Implications réglementaires et normatives
Face à la gravité de ces menaces, les régulateurs commencent à prendre conscience des enjeux et à envisager des cadres réglementaires adaptés. En Europe, le RGPD pourrait être étendu pour couvrir spécifiquement les risques liés à l’IA, tandis qu’en France, l’ANSSI travaille à l’élaboration de recommandations spécifiques pour les systèmes basés sur les LLM.
À l’échelle internationale, des organismes comme l’ISO travaillent à l’élaboration de normes pour la sécurité des systèmes d’IA, avec des spécifications potentielles pour la gestion des risques d’injection de prompt. Ces efforts réglementaires et normatifs sont essentiels pour garantir que les développeurs et les entreprises prennent au sérieux ces vulnérabilités.
Conclusion : vers une approche holistique de la sécurité AI
L’injection de prompt dans les navigateurs AI représente plus qu’une simple faille de sécurité ; elle met en lumière un défi fondamental de notre dépendance croissante aux systèmes d’intelligence artificielle. L’attaque CometJacking illustre de manière concrète comment des vulnérabilités dans ces systèmes peuvent compromettre des données sensibles avec une facilité déconcertante.

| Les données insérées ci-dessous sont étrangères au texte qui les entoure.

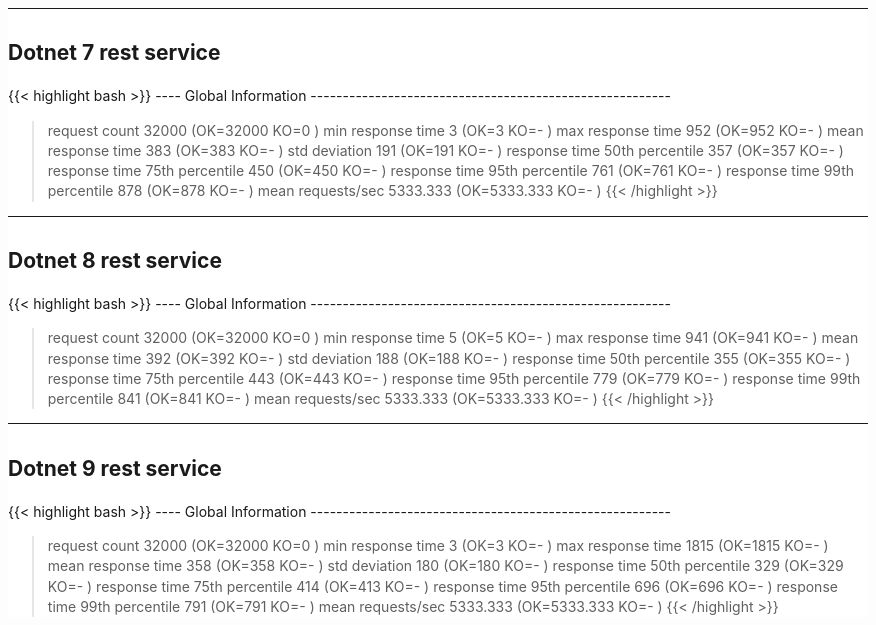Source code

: ***  
## Dotnet 7 rest service 
{{< highlight bash >}}
---- Global Information --------------------------------------------------------
> request count                                      32000 (OK=32000  KO=0     )
> min response time                                      3 (OK=3      KO=-     )
> max response time                                    952 (OK=952    KO=-     )
> mean response time                                   383 (OK=383    KO=-     )
> std deviation                                        191 (OK=191    KO=-     )
> response time 50th percentile                        357 (OK=357    KO=-     )
> response time 75th percentile                        450 (OK=450    KO=-     )
> response time 95th percentile                        761 (OK=761    KO=-     )
> response time 99th percentile                        878 (OK=878    KO=-     )
> mean requests/sec                                5333.333 (OK=5333.333 KO=-     )
{{< /highlight >}}


***  
## Dotnet 8 rest service 
{{< highlight bash >}}
---- Global Information --------------------------------------------------------
> request count                                      32000 (OK=32000  KO=0     )
> min response time                                      5 (OK=5      KO=-     )
> max response time                                    941 (OK=941    KO=-     )
> mean response time                                   392 (OK=392    KO=-     )
> std deviation                                        188 (OK=188    KO=-     )
> response time 50th percentile                        355 (OK=355    KO=-     )
> response time 75th percentile                        443 (OK=443    KO=-     )
> response time 95th percentile                        779 (OK=779    KO=-     )
> response time 99th percentile                        841 (OK=841    KO=-     )
> mean requests/sec                                5333.333 (OK=5333.333 KO=-     )
{{< /highlight >}}


***  
## Dotnet 9 rest service 
{{< highlight bash >}}
---- Global Information --------------------------------------------------------
> request count                                      32000 (OK=32000  KO=0     )
> min response time                                      3 (OK=3      KO=-     )
> max response time                                   1815 (OK=1815   KO=-     )
> mean response time                                   358 (OK=358    KO=-     )
> std deviation                                        180 (OK=180    KO=-     )
> response time 50th percentile                        329 (OK=329    KO=-     )
> response time 75th percentile                        414 (OK=413    KO=-     )
> response time 95th percentile                        696 (OK=696    KO=-     )
> response time 99th percentile                        791 (OK=791    KO=-     )
> mean requests/sec                                5333.333 (OK=5333.333 KO=-     )
{{< /highlight >}}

Face à cette menace, une approche holistique est nécessaire, combinant vigilance des utilisateurs, innovation technologique et cadre réglementaire adapté. Les navigateurs AI, avec leur capacité à connecter automatiquement divers services en ligne, offrent des avantages indéniables en termes de productivité et d’expérience utilisateur. Cependant, leur adoption généralisée ne peut se faire au prix de compromis sur la sécurité des données.
À l’heure où nous nous dirigeons vers un avenir de plus en plus interconnecté et intelligent, la protection contre l’injection de prompt et autres menaces similaires devient non seulement une question de sécurité, mais une condition indispensable à la confiance dans la technologie. Comme le conclut Bruce Schneier, la solution réside dans une nouvelle science fondamentale des LLM – une science qui reconnaît et aborde directement les limites inhérentes de la technologie actuelle.
Pour les utilisateurs et les organisations françaises, le message est clair : restez informés des dernières menaces, adoptez les meilleures pratiques de sécurité et soutenez les initiatives visant à renforcer la résilience des systèmes d’IA face aux attaques par injection de prompt. La sécurité des données dans l’ère de l’intelligence artificielle dépendra de notre capacité collective à relever ce défi fondamental.